I have the Onix Tde. I love the bike and the Rival style of shifting, but the shifting in the front is a hassle. The throw is long (even after the lbs adjusted it) and the shifting is sloppy, not super crisp like the rear so I try to leave it in the 50 chain ring. I've been told that this could be due to a) the compact crank or b) the small size of my frame--a 48. Is Orbea dropping the SRAM group because of problems? Wherre can I find more info about the 2008 Orbeas?


----------



## Severum (Sep 20, 2005)

There are only 4 07 Onix's left at orbea anyway. 

There are 60cm 05 and 06 Orca frames left in Orbea inventory. If your interested, get your shop to quote you a build up with Rival on one of those frames with a build just like the Onix you wanted. Orbea gives dealers a better price on the older frames. They might be able to get close to your Onix build price. 

Orbea is making bikes with SRAM parts in 2008.


----------



## Severum (Sep 20, 2005)

They are also doing the Onix in frame only for 2008, so they can build you one up with Rival.


----------



## pbr (Jun 27, 2007)

My 2008 Onix TDF came pre-built. I don't know if I simply happened to fall in the transition abyss (I ordered the 2007 version over two months ago), but there's at least one pre-built 2008 version out there. The Ultegra SL setup is nice, but the wheels are Aksiums, which doesn't bother me (as I'm more of a recreational rider).


----------



## mjh77 (Jul 11, 2007)

here's what I got from an email exchange with orbea

I can't send spec's at this time because our new catalog is not completely
delivered to dealers. Most dealers have the emailable version of the new
catalog and will share. The price I gave you are MSRP for 08. If a bike
shop is selling our stuff below that amount that is their decision, they may
be wanting to move the last of a model, and that obviously benefits you.
The componants on the 08'Onix TDF Blue @ $2550 are; Zeus Cat 2 Stem and Bar,
Ultegra SL , STI Shifters/brake levers, Cranks cmpct 34/50, BB, Brakes Rear
Der, Frnt Der. 105 Cass 12-25. KMC chain Mavic Aksium wheels, Selle Italia
SLK SE Kalloy Carbon seatpost, vitt. Rubino tires.
The Onix TDA Or. Has Zeus Cat 1 stem and bar, 105 STI shifter/br, 105 frt
der, 105 cass 12-25 105 Shimano RS10 wheels, Ult rear cass, fsa gossamer
crank xr gel flow saddle, zafiro tires kalloy carbon post. 
Sorry no catalog or website images at this time. Hope this helped. 
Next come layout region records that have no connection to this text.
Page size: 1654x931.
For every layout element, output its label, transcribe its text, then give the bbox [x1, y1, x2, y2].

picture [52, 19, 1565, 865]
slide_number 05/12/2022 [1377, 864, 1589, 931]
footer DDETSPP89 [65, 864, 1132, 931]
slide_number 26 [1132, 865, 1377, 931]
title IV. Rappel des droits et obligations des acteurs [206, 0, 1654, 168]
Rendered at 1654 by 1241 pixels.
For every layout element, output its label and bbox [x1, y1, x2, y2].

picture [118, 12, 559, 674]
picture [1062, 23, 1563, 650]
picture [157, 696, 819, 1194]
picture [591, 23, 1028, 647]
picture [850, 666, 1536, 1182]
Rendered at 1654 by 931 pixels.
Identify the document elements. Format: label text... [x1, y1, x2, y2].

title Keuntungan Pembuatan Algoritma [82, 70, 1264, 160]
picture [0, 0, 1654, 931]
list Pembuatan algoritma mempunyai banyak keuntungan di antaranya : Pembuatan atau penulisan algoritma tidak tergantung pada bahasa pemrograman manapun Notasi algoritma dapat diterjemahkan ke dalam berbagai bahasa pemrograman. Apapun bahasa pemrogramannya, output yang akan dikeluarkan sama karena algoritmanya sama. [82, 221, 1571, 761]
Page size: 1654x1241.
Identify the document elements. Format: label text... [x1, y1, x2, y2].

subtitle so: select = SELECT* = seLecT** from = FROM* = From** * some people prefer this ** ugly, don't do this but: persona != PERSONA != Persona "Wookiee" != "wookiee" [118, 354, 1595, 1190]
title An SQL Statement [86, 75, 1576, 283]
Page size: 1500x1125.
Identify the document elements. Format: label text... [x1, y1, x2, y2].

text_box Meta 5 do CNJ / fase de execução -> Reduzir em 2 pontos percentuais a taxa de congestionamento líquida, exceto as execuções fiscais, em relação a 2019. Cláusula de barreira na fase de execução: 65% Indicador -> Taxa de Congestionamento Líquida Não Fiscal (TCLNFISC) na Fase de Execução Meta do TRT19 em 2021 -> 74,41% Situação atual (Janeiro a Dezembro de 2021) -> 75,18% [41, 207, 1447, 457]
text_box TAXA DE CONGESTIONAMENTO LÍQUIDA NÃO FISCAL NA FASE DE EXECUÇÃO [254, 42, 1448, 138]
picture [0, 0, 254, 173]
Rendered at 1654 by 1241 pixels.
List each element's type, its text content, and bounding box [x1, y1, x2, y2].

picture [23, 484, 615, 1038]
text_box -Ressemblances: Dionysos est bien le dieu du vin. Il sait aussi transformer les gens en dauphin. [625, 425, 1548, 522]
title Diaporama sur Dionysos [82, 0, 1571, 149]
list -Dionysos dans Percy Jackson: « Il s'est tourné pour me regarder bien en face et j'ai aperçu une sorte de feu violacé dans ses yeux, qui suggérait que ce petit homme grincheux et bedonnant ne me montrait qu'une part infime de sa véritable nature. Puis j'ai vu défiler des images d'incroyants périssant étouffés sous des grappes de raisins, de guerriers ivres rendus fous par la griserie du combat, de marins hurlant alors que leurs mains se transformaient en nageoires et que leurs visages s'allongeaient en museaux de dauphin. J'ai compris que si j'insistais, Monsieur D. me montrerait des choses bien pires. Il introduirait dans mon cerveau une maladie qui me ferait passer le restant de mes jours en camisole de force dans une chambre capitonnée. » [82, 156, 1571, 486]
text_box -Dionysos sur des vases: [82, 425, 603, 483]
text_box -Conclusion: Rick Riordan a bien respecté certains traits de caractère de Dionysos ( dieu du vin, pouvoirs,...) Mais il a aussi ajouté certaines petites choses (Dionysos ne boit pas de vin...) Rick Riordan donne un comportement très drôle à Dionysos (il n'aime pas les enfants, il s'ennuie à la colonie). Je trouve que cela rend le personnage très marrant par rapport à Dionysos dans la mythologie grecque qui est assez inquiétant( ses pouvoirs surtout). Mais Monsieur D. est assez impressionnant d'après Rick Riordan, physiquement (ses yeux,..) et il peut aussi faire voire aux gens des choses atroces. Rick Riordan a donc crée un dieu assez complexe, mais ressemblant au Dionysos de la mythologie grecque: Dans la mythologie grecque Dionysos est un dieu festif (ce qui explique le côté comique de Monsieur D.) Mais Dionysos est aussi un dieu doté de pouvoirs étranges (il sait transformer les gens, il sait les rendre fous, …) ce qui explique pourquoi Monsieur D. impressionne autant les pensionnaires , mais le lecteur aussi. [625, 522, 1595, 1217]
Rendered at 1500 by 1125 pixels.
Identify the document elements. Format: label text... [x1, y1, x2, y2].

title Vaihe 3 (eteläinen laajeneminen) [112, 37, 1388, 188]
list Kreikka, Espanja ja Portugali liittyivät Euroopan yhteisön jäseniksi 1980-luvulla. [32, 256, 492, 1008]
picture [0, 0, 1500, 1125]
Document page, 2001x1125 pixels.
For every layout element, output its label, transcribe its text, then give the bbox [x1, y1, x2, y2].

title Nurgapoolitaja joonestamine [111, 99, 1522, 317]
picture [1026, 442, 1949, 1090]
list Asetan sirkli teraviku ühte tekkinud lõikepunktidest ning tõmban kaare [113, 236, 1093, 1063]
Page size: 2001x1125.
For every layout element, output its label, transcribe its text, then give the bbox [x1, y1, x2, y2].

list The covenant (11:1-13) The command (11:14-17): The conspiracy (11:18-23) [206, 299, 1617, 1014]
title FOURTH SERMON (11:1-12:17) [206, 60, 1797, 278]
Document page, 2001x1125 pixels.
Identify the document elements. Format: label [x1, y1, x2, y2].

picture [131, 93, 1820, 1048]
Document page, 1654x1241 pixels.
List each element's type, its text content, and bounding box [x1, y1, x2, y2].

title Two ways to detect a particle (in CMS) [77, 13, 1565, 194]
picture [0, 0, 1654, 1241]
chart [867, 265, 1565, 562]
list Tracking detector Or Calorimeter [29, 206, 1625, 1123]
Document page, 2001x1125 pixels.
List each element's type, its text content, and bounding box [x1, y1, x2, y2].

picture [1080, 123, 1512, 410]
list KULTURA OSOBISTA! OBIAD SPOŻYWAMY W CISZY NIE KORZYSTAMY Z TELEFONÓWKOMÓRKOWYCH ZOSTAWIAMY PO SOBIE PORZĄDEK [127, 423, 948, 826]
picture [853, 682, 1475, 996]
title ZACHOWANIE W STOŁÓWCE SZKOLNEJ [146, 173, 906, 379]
I just went with the TDF. got it for $2k.


----------



## Big Jim Mac (Jun 28, 2007)

That's a great price, I paid $400 more plus pedals.


----------



## tb3573 (May 7, 2007)

That is a great price - do you mind sharing the name of the shop?


----------



## mjh77 (Jul 11, 2007)

great shop in Sacramento.

Carmichal Cycles

http://www.bicycleproducts.com/


----------



## nerualsidney (Sep 15, 2007)

*very annoyed*

I purchased the Orbea TDA 2 weeks ago September 1st the 2007 model with SRAM for $2299 and i now see it no the website for $1899 why the $400 price drop, annoyed as did not know i was buying 2007 model and annoyed LBS did not tell me and did not tell me it was soon to be $400 less, i stretched my budget for this and feel cheeted.



mjh77 said:


> great shop in Sacramento.
> 
> Carmichal Cycles
> 
> http://www.bicycleproducts.com/


----------



## mjh77 (Jul 11, 2007)

check out the specs. the 2008 onix TDA is no longer Sram Rival, but a mix of 105 ulgetra.


----------



## tb3573 (May 7, 2007)

Also, double-check the prices with your LBS. Some of the prices they had posted on the Orbea site were incorrect. The TDF version was priced incorrectly for awhile, but it looks like they've now corrected it...


----------



## Slave2Gravity (Jul 13, 2007)

The new SRAM Red, which should be available in October, is supposed to correct the long and difficult lever throw, particularly for the front derailleur. I was disappointed when I tried the Force shifters on a Cannondale System 6. I've built my Opal up with Campy Chorus and am completely smitten with the gruppo. I'd always been on Shimano but I'm pretty much sold now. Maybe Red will tempt me into a second look at SRAM in the future, though.


----------